After his first Tweet about Matt, Trump then took aim at other high-profile media figures — Phil Griffin, president of MSNBC, and Joe Scarborough, host of MSNBC’s Morning Joe. “So now that Matt Lauer is gone, when will the fake news practitioners at NBC be terminating the contract of Phil Griffin?” he tweeted a couple of hours later. “And will they terminate low-ratings Joe Scarborough based on the ‘unsolved mystery’ that took place in Florida years ago?
Investigate!” In 2001, when Joe was a Florida congressman, a 28-year-old congressional aide was found dead in one of his offices.
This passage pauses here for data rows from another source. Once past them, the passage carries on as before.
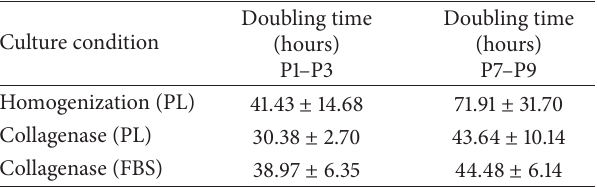
Table 1: Population doubling time for early and late passages. Culture condition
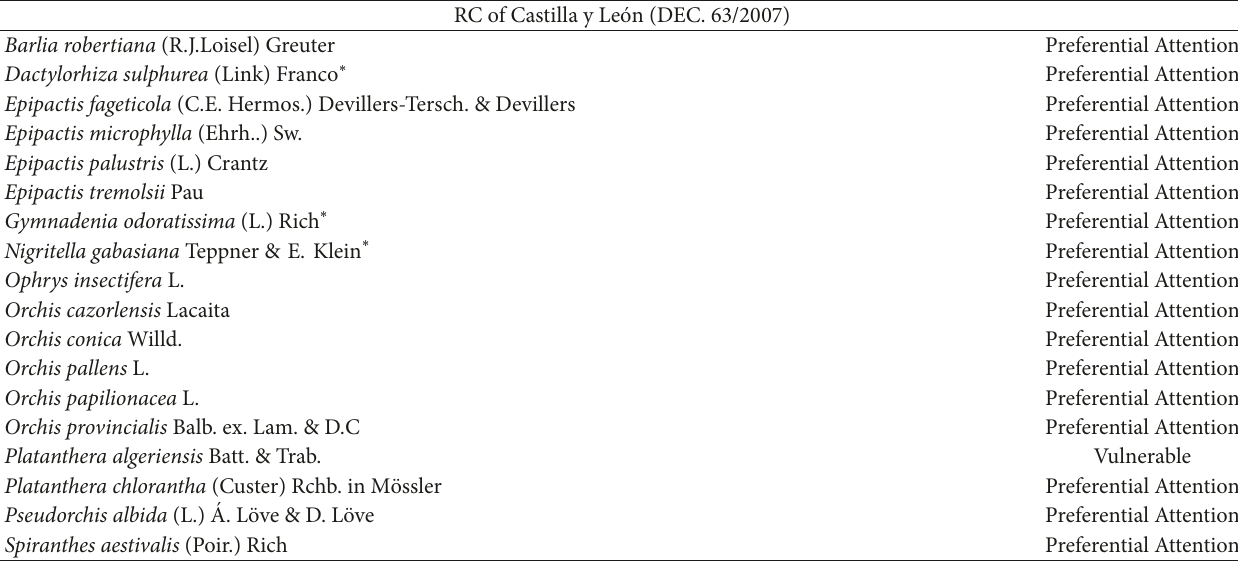
Table 12: Species included in the regional catalogue (RC) of Castilla y Le´on (DEC. 63/2007). RC of Castilla y Le´on (DEC.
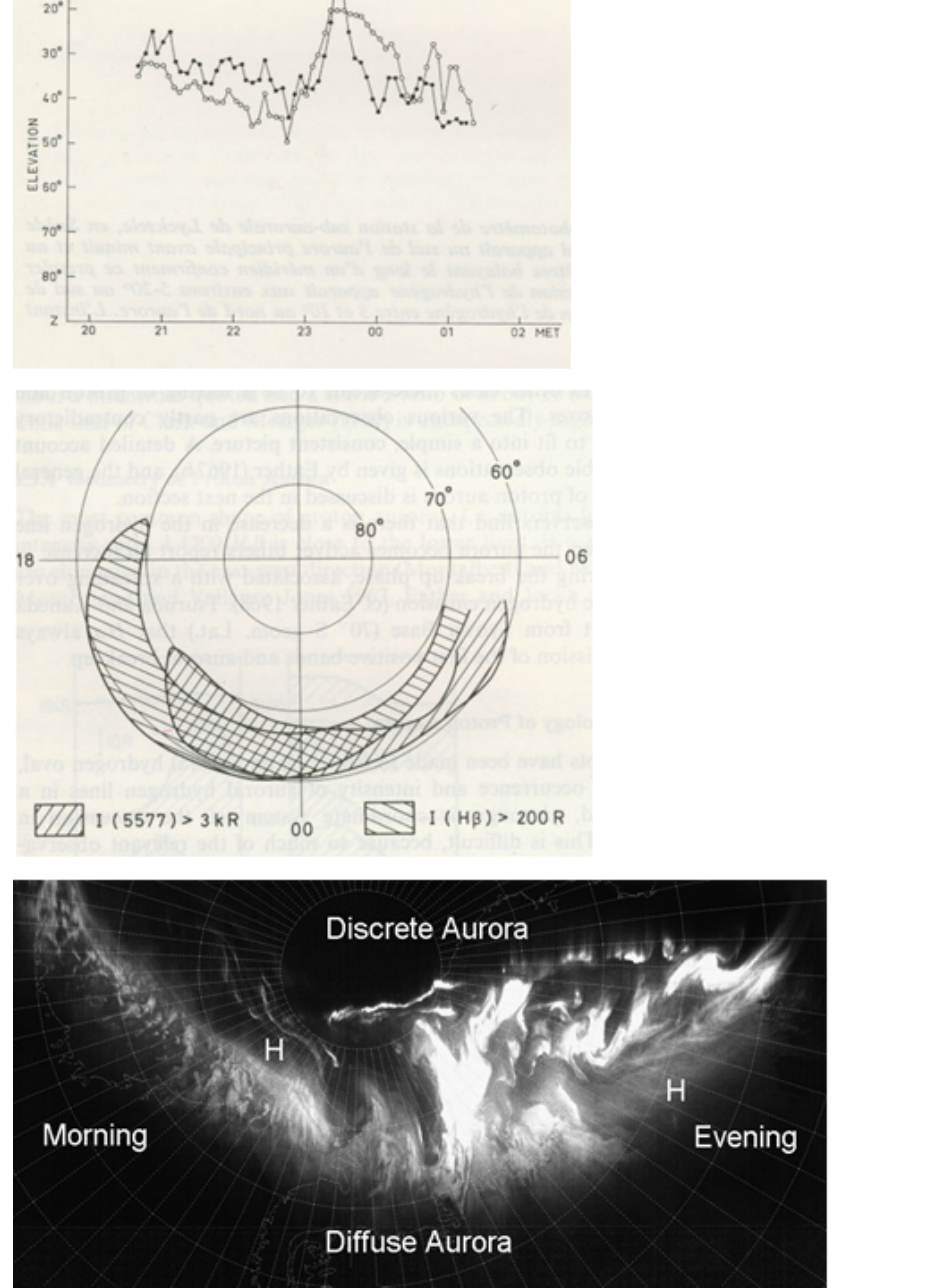
Figure 8. (a) Elevation angles with respect to local zenith ( ◦ ) and intensities of the auroral green line at 557.7nm (closed circles) and H β emissions (open circles) plotted as functions of mean European time (MET) for the night of 19–20 March 1966. Magnetic midnight is close to 23 MET. Data were recorded in northern Scandinavia, close to the rocket range at Andøya, under disturbed magnetic conditions (Omholt, 1971). (b) Average pattern of H β aurorae with intensities > 200 R and electron (557.7nm) aurora during disturbed magnetic activity ( K p > 4) projected onto a magnetic latitude versus magnetic local time grid. The plots summarize nightside photometric and spectrometric data accumulated over several years in the 1950s and 1960s. The crossover in latitude occurs near magnetic midnight (Omholt, 1971). (c) This synoptic image of nightside aurora shows the relative location of the hydrogen emissions – marked with H – versus the oval, in both the morning (left) and evening (right). On the evening side the Balmer radiations are equatorward of the electron aurora, while on the morning side (left) the opposite is the case (courtesy of C. S.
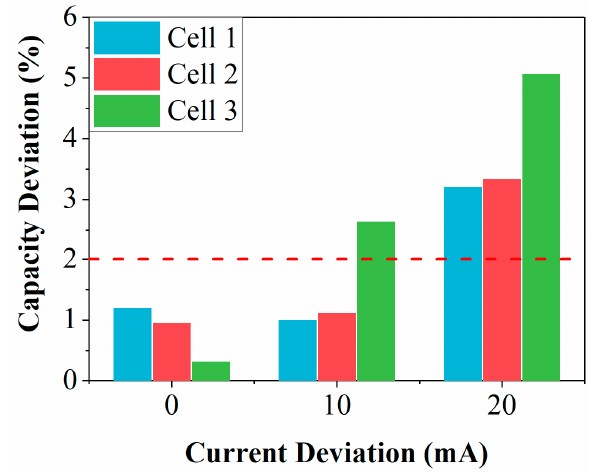
Figure 8. The capacity deviation for different cells.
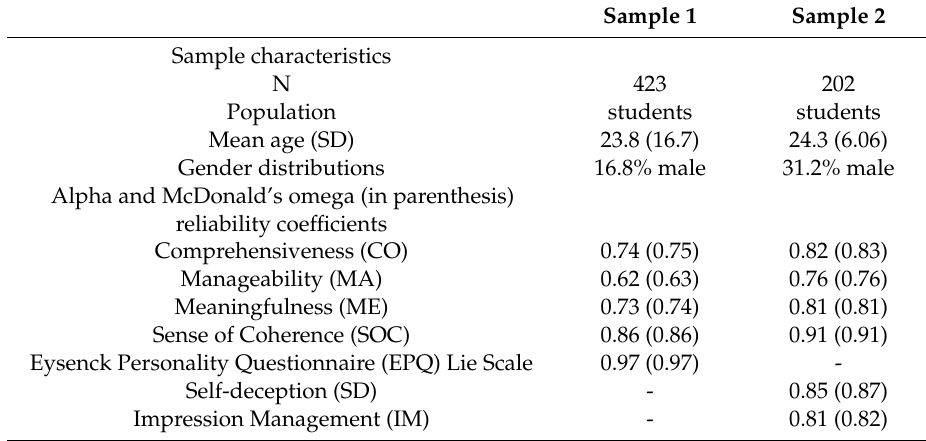
Table 1. Description of the samples and reliability coefficients for the Orientation to Life Questionnaire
A medical examiner determined the woman lost consciousness because of an abnormal heart rhythm and died from a head injury sustained in her fall.

Anyway, the Commander-in-Chief took a lot of heat for those tweets, including criticism from CNN anchor Jake Tapper. “This is the president attempting to exploit the tragic death of a young woman — one who had heart problems and hit her head when she fell — to score a cheap, spurious political point,” Jake tweeted. “Indecent. Inhumane.” And other Twitter users didn’t appreciate the tweets either. “You live in the White House or [in a] glass house?” wrote one person. And another said, “It must be a little scary for you, seeing people who are accused of sexual assault/harassment lose their jobs.”